(Text segment):
⟨

Artigo em Inglês | MEDLINE | ID: mdl-28489750

RESUMO

Unplanned readmissions may be avoided by accurate risk prediction and appropriate resources could be allocated to high risk patients. The Length of stay, Acuity of admission, Charlson comorbidity index, Emergency department visits in past six months (LACE) index was developed to predict hospital readmissions in Canada. In this study, we assessed the performance of the LACE index in a Singaporean cohort by identifying elderly patients at high risk of 30-day readmissions. We further investigated the use of additional risk factors in improving readmission prediction performance.Data were extracted from the hospital's electronic health records (EHR) for all elderly patients ≥ 65 years, with alive-discharge episodes from Singapore General Hospital in 2014. In addition to LACE, we also collected patients' data during the index admission, including demographics, medical history, laboratory results, and previous medical utilization.Among the 17,006 patients analyzed, 2051 or 12.1% of them were observed 30-day readmissions. The final predictive model was better than the LACE index in terms of discriminative ability; c-statistic of LACE index and final logistic regression model was 0.595 and 0.628, respectively.The LACE index had poor discriminative ability in identifying elderly patients at high risk of 30-day readmission, even if it was augmented with additional risk factors. Further studies should be conducted to discover additional factors that may enable more accurate and timely identification of patients at elevated risk of readmissions, so that necessary preventive actions can be taken.

⟩

(Actions to take):
**A)** Decide whether each statement agrees with the readmission abstract. Answer yes or no and quote the words that decide it.
(i) The LACE index was developed in Singapore.
(ii) The study covered patients aged 65 and older.
(iii) The final model discriminated better than the LACE index.
**B)** Answer these questions from the readmission abstract.
(i) From which hospital's records were the data taken?
(ii) How many patients were analyzed?
(iii) What does the "E" in LACE stand for?
The entries come from a separate source unrelated to the readmission abstract.

(Listed entries):

⟨

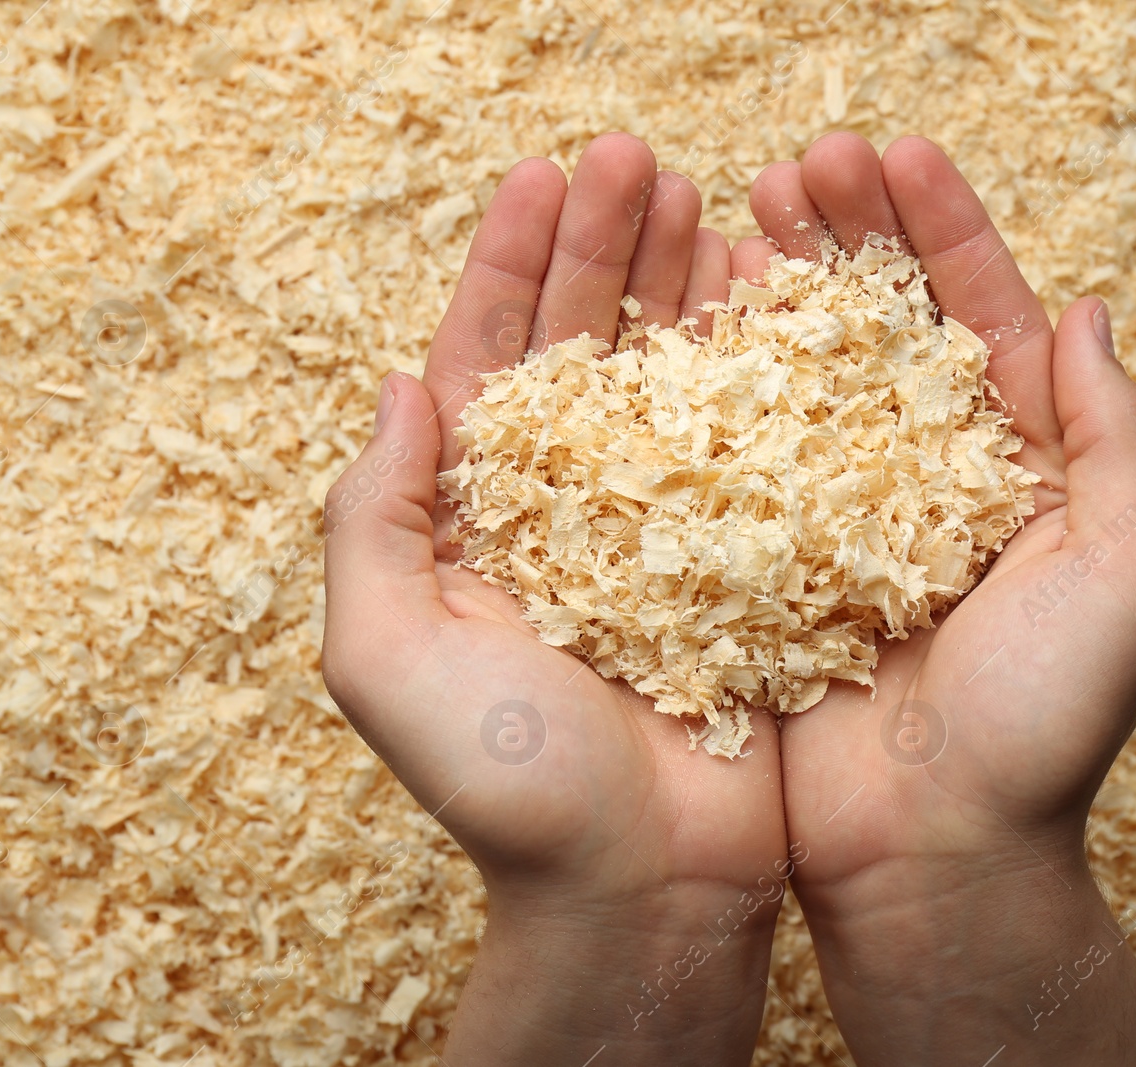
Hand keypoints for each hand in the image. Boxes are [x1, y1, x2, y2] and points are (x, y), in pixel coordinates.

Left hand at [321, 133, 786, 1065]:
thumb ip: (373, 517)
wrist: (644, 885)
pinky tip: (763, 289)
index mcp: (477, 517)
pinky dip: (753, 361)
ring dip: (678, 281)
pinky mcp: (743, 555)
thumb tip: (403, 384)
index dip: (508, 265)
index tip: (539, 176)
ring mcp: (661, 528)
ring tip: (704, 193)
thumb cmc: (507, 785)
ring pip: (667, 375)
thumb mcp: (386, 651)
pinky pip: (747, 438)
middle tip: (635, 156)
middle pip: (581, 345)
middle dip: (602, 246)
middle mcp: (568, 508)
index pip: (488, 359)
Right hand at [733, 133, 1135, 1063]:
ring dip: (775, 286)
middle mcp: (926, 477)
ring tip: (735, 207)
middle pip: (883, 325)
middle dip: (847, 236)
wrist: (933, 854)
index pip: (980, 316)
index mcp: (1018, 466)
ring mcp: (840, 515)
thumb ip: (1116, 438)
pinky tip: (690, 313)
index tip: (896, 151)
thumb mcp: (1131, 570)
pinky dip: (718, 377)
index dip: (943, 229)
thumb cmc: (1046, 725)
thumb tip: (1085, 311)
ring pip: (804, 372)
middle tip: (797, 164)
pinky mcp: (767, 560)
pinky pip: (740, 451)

⟩

(Answers in order):
**A)**
(i) No: "was developed to predict hospital readmissions in Canada"
(ii) Yes: "all elderly patients ≥ 65 years"
(iii) Yes: "The final predictive model was better than the LACE index in terms of discriminative ability"

**B)**
(i) Singapore General Hospital
(ii) 17,006
(iii) Emergency department visits in past six months